**PARTS OF THE EXERCISE:**
a) In the page on the Fontana Modern Masters covers, who recommended James Lowe to Mike Dempsey?
b) Return everything in the Fontana Modern Masters page from "Lowe created three" down to "on white walls.", copied word for word.

**PAGE:**
┄┄┄┄┄┄┄┄┄┄

7. Sartre à Barthes mais plus ça change

More of the same, but different, with cover art by James Lowe in 1975-84.

Under Mike Dempsey's art direction the covers of the Fontana Modern Masters switched to a white background with cover art by James Lowe, a graduate of the Royal Academy Schools in London, who had been recommended to Dempsey by Fontana's non-fiction editor Bob Woodings. Lowe's geometric paintings and shaped canvases had been exhibited in Young Contemporaries at the Tate Gallery in 1967 and several exhibitions at the Redfern Gallery on Cork Street in 1967-70.

Lowe created three sets of cover art based on triangles, squares and finally circles under a new art director, Patrick Mortimer, following Dempsey's departure in 1979. The covers gave the books a fresh new look, like a gallery of shaped canvases on white walls.

Sartre by Arthur C. Danto, 1977 Pound by Donald Davie, 1975 Eliot by Stephen Spender, 1975 Marx by David McLellan, 1975
Schoenberg by Charles Rosen, 1976 Saussure by Jonathan Culler, 1976 Artaud by Martin Esslin, 1976 Keynes by D. E. Moggridge, 1976
Fontana Modern Masters in 1975-76, with cover art by James Lowe based on triangles.

Gramsci by James Joll, 1977 Engels by David McLellan, 1977 Heidegger by George Steiner, 1978
Trotsky by Irving Howe, 1978 Nietzsche by J. P. Stern, 1978 Durkheim by Anthony Giddens, 1978
Pavlov by Jeffrey A. Gray, 1979 Klein by Hanna Segal, 1979 Piaget by Margaret A. Boden, 1979
Fontana Modern Masters in 1977-79, with cover art by James Lowe based on squares.

┄┄┄┄┄┄┄┄┄┄

Box coordinate listings
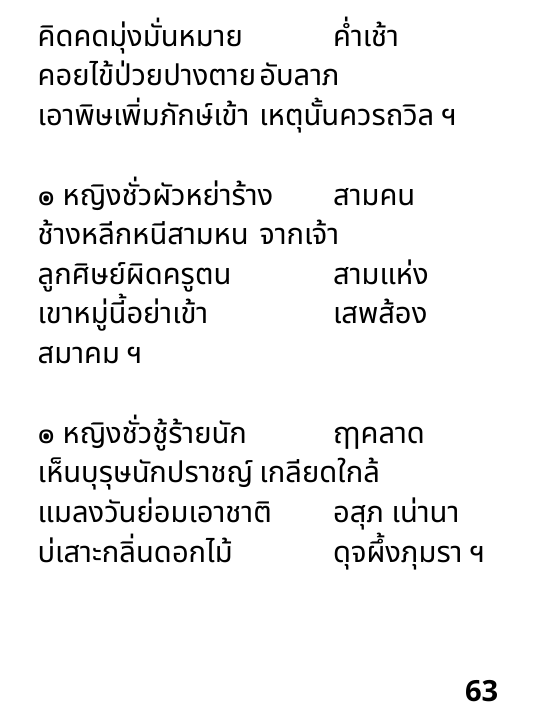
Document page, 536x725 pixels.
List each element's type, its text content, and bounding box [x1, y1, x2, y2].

text ลูกศิษย์ผิดครูตน สามแห่ง [37, 253, 498, 293]
text คิดคดมุ่งมั่นหมาย ค่ำเช้า [37, 15, 498, 55]
text ช้างหลีกหนีสามหน จากเจ้า [37, 213, 498, 253]
text ๏ หญิงชั่วชู้ร้ายนัก ฤๅคลาด [37, 412, 498, 452]
text บ่เสาะกลิ่นดอกไม้ ดุจผึ้งภุมรา ฯ [37, 531, 498, 571]
text เอาพิษเพิ่มภักษ์เข้า เหตุนั้นควรถวิล ฯ [37, 94, 498, 134]
text เห็นบุรุษนักปราชญ์ เกลียดใกล้ [37, 452, 498, 491]
text ๏ หญิงชั่วผัวหย่าร้าง สามคน [37, 174, 498, 213]
text แมลงวันย่อมเอาชาติ อสุภ เน่านา [37, 491, 498, 531]
text คอยไข้ป่วยปางตาย อับลาภ [37, 55, 498, 94]
text เขาหมู่นี้อย่าเข้า เสพส้องสมาคม ฯ [37, 293, 498, 372]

┄┄┄┄┄┄┄┄┄┄

**EXPECTED RESULTS:**
a) Fontana's non-fiction editor, Bob Woodings.

b)
Lowe created three sets of cover art based on triangles, squares and finally circles under a new art director, Patrick Mortimer, following Dempsey's departure in 1979. The covers gave the books a fresh new look, like a gallery of shaped canvases on white walls.